Is this even possible?
I've figured out a way to do it (using the Fundamental theorem of software engineering). It's not as simple as I'd like, but here it is.
First, create a file ${CMAKE_SOURCE_DIR}/cmake/RunTests.cmake with the content
if(NOT DEFINED ENV{TESTS_ARGUMENTS})
set(ENV{TESTS_ARGUMENTS} "--default-arguments")
endif()
execute_process(COMMAND ${TEST_EXECUTABLE} $ENV{TESTS_ARGUMENTS} RESULT_VARIABLE result)
if(NOT "${result}" STREQUAL "0")
message(FATAL_ERROR "Test failed with return value '${result}'")
endif()
Then, when you add the test, use
add_test(
NAME MyTest
COMMAND ${CMAKE_COMMAND} -DTEST_EXECUTABLE=$<TARGET_FILE:MyTest> -P ${CMAKE_SOURCE_DIR}/cmake/RunTests.cmake
)
Finally, you can run the test with custom arguments using
cmake -E env TESTS_ARGUMENTS="--custom-arguments" ctest
Note that if you use bash, you can simplify this to
TESTS_ARGUMENTS="--custom-arguments" ctest
There are some problems with this approach, e.g. it ignores the WILL_FAIL property of the tests. Of course I wish it could be as simple as calling ctest -- --custom-arguments, but, as the Stones said, You can't always get what you want.

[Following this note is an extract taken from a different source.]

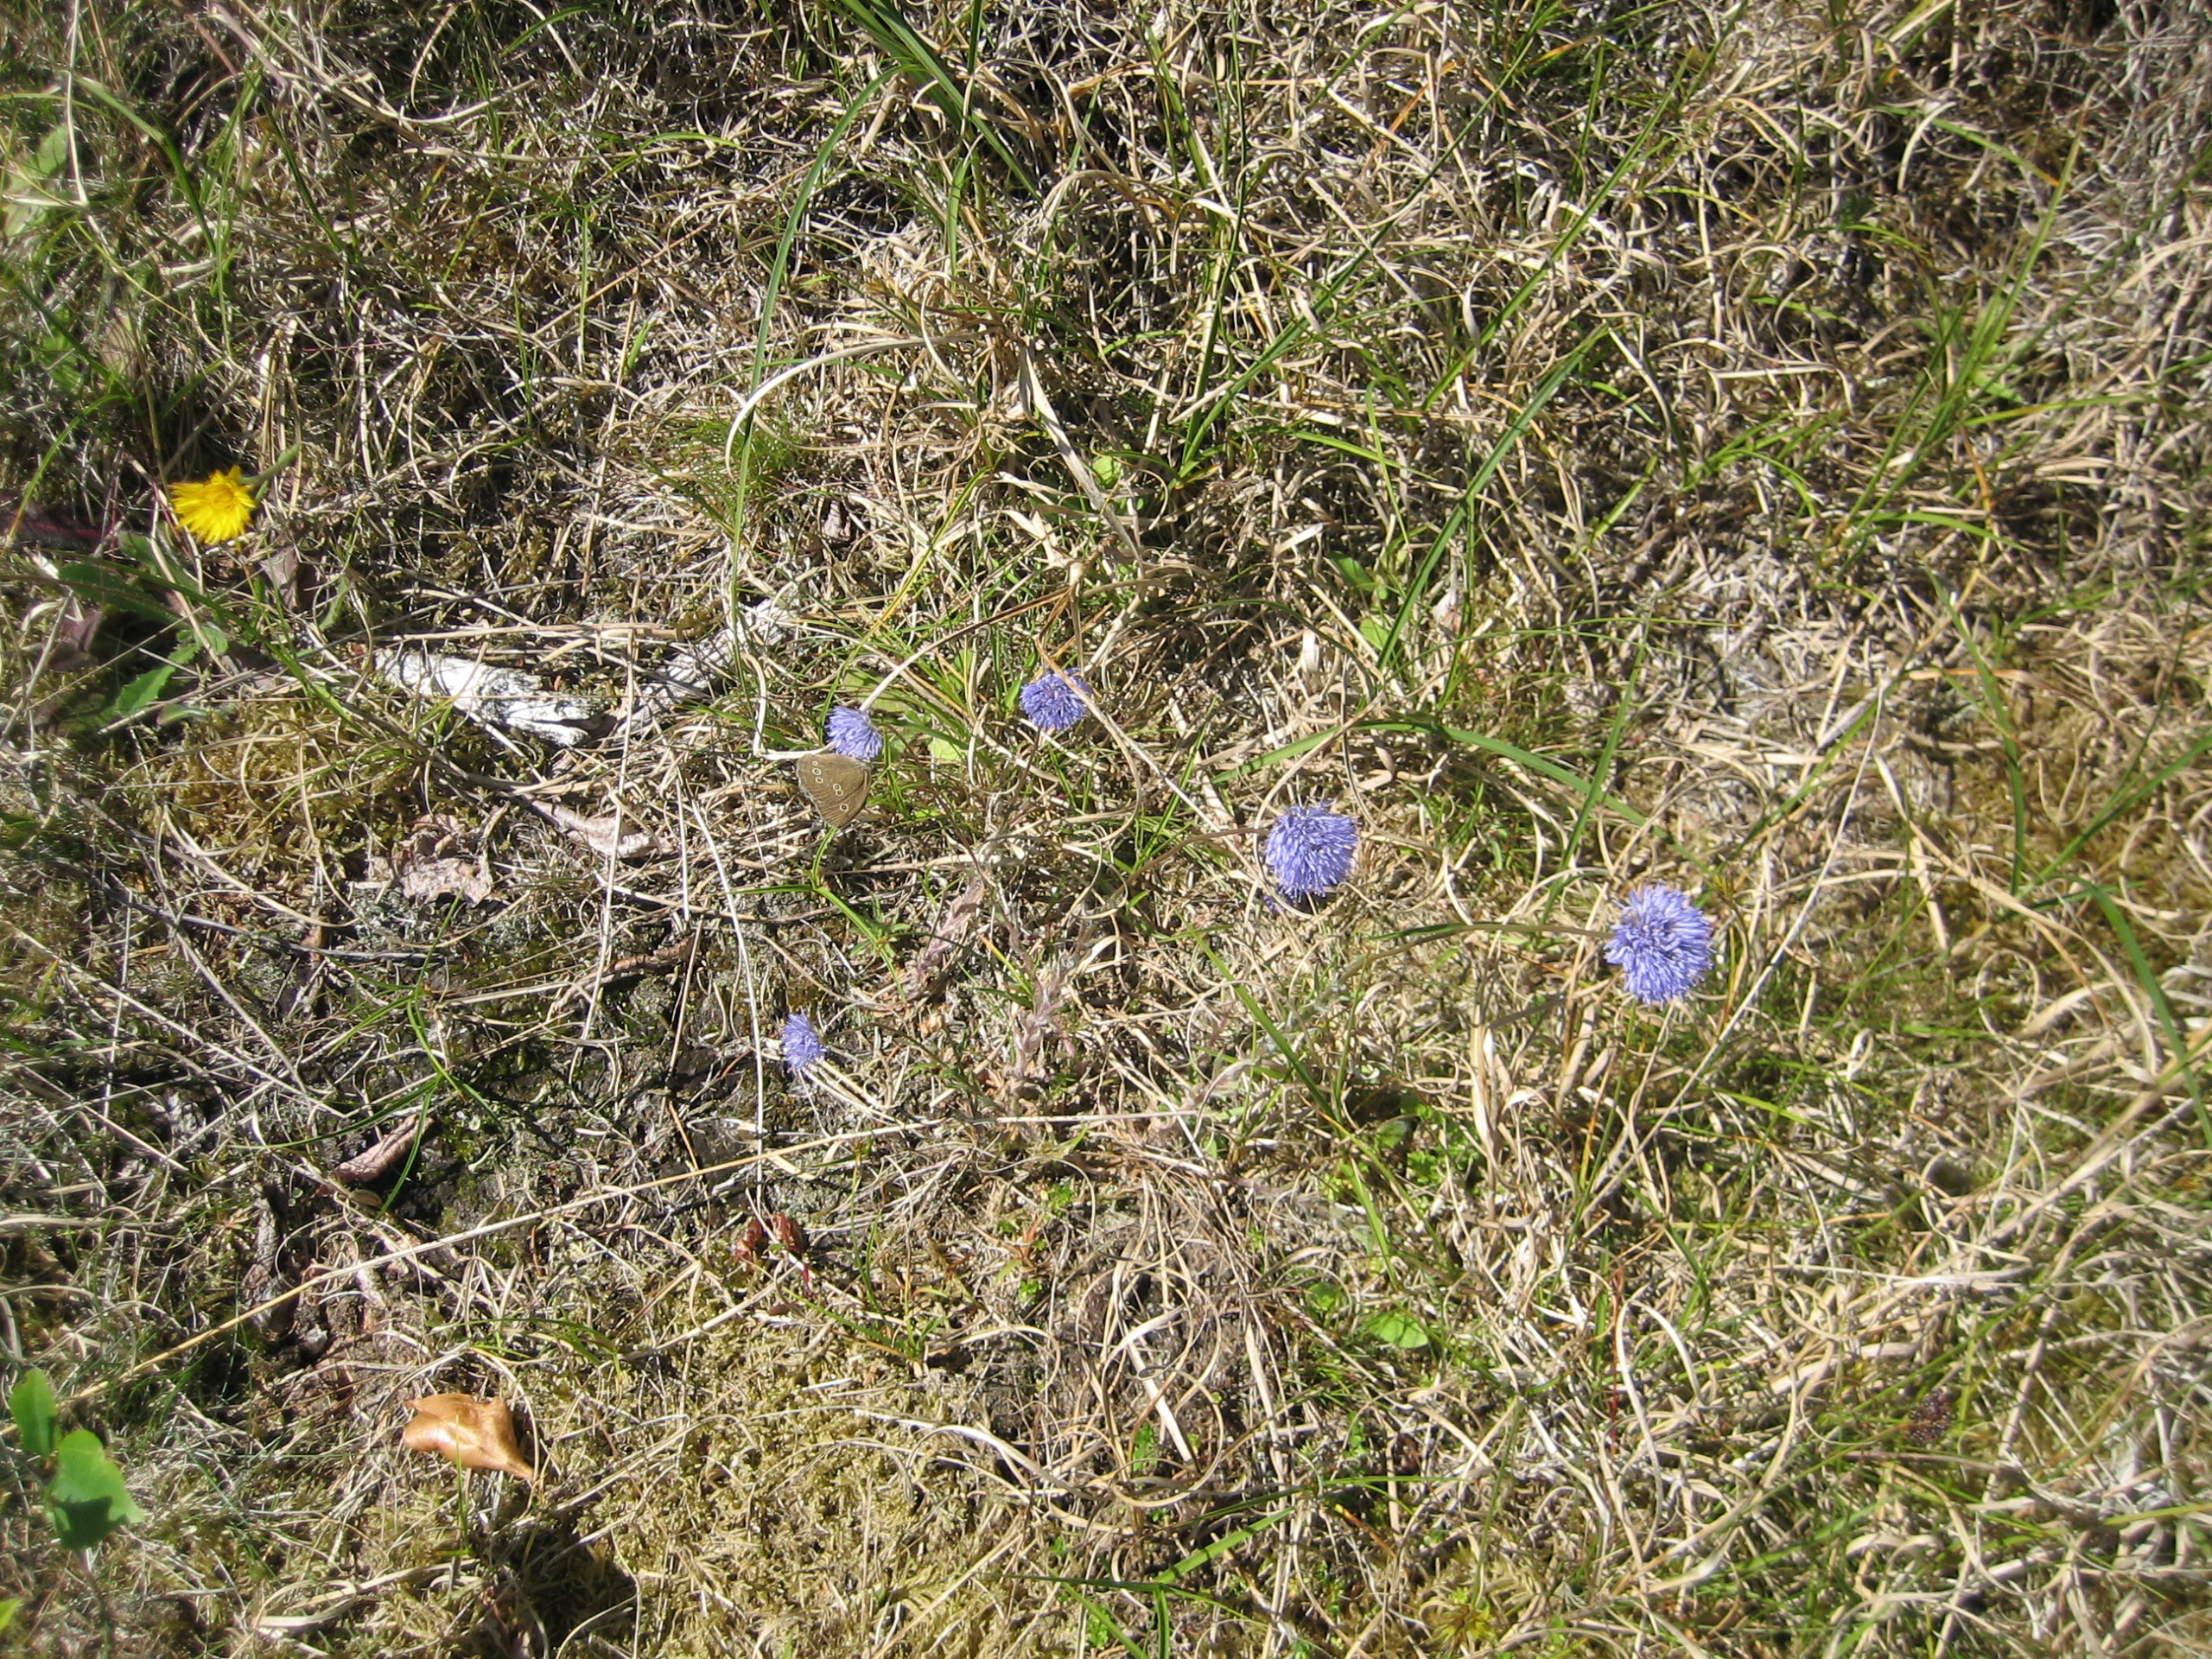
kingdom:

I'm not sure I fully understand what you want, but I still can give you a way to pass arguments to tests in CTest, at runtime.

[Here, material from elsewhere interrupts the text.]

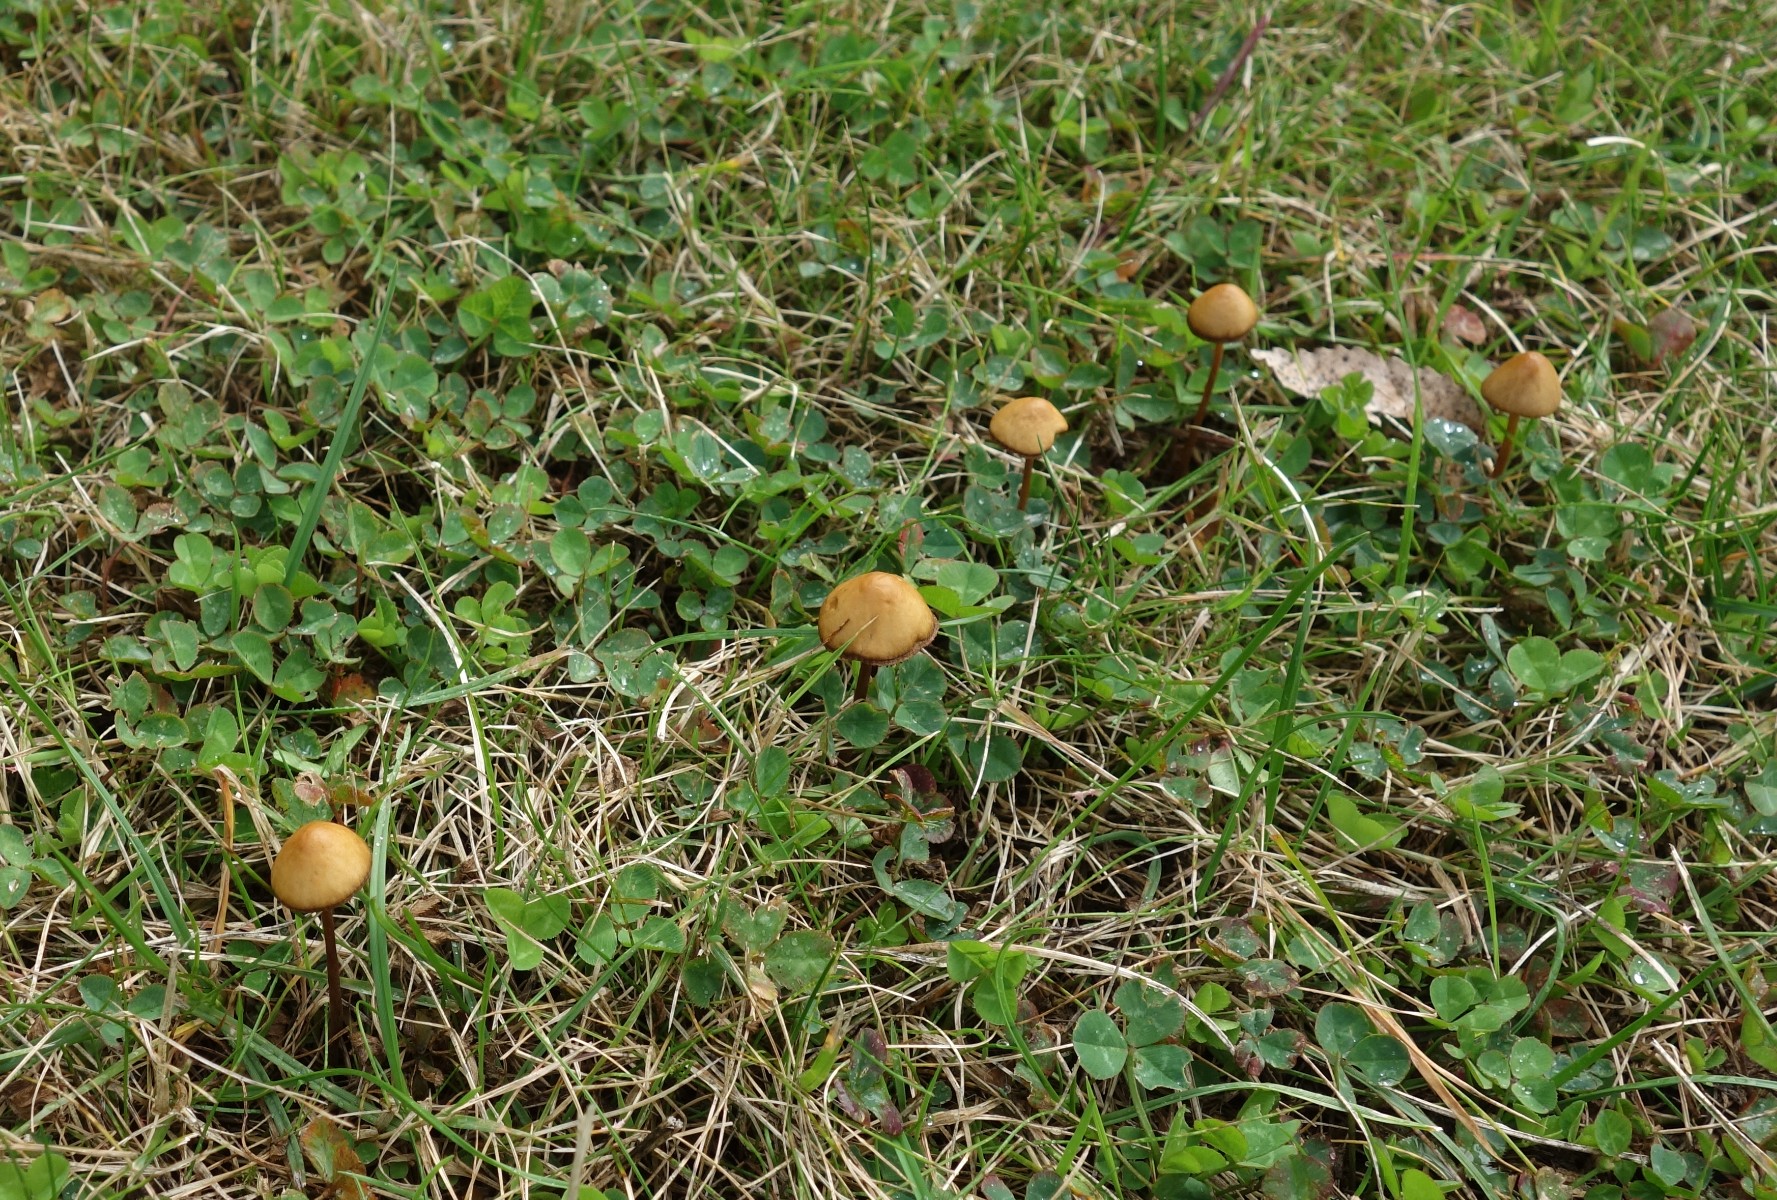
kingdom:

I'll give you an example, with CTK (the Common Toolkit, https://github.com/commontk/CTK):
In the build dir (ex: CTK-build/CTK-build, it's a superbuild), if I run: ('-V' for Verbose, and '-N' for View Mode only)
ctest -R ctkVTKDataSetArrayComboBoxTest1 -V -N
I get:
UpdateCTestConfiguration from : /CTK-build/CTK-build/DartConfiguration.tcl
Parse Config file:/CTK-build/CTK-build/DartConfiguration.tcl
Add coverage exclude regular expressions.
Add coverage exclude: /CMakeFiles/CMakeTmp/
Add coverage exclude: .*/moc_.*
Add coverage exclude: .*/ui_.*
Add coverage exclude: .*/Testing/.*
Add coverage exclude: .*/CMakeExternals/.*
Add coverage exclude: ./ctkPixmapIconEngine.*
Add coverage exclude: ./ctkIconEngine.*
UpdateCTestConfiguration from :/CTK-build/CTK-build/DartConfiguration.tcl
Parse Config file:/CTK-build/CTK-build/DartConfiguration.tcl
Test project /CTK-build/CTK-build
Constructing a list of tests
Done constructing a list of tests
178: Test command: /CTK-build/CTK-build/bin/CTKVisualizationVTKWidgetsCppTests "ctkVTKDataSetArrayComboBoxTest1"
Labels: CTKVisualizationVTKWidgets
Test #178: ctkVTKDataSetArrayComboBoxTest1
Total Tests: 1
You can copy-paste the "Test command" in your terminal:
/CTK-build/CTK-build/bin/CTKVisualizationVTKWidgetsCppTests "ctkVTKDataSetArrayComboBoxTest1"
And add the arguments, for example "-I" for interactive testing:
/CTK-build/CTK-build/bin/CTKVisualizationVTKWidgetsCppTests "ctkVTKDataSetArrayComboBoxTest1" "-I"
Tell me if it helps.
matthieu's answer gave me the clue to get it to work for me.
For my code I did the following:
Type the command ctest -V -R TestMembraneCellCrypt -N to get the output:
...
488: Test command: path/to/ctest/executable/TestMembraneCellCrypt
Labels: Continuous_project_ChasteMembrane
Test #488: TestMembraneCellCrypt
...
Then I copied the Test command and provided the arguments there:
path/to/ctest/executable/TestMembraneCellCrypt -e 2 -em 5 -ct 10
I'll note that the package I'm using (Chaste), is pretty large so there might be things going on that I don't know about.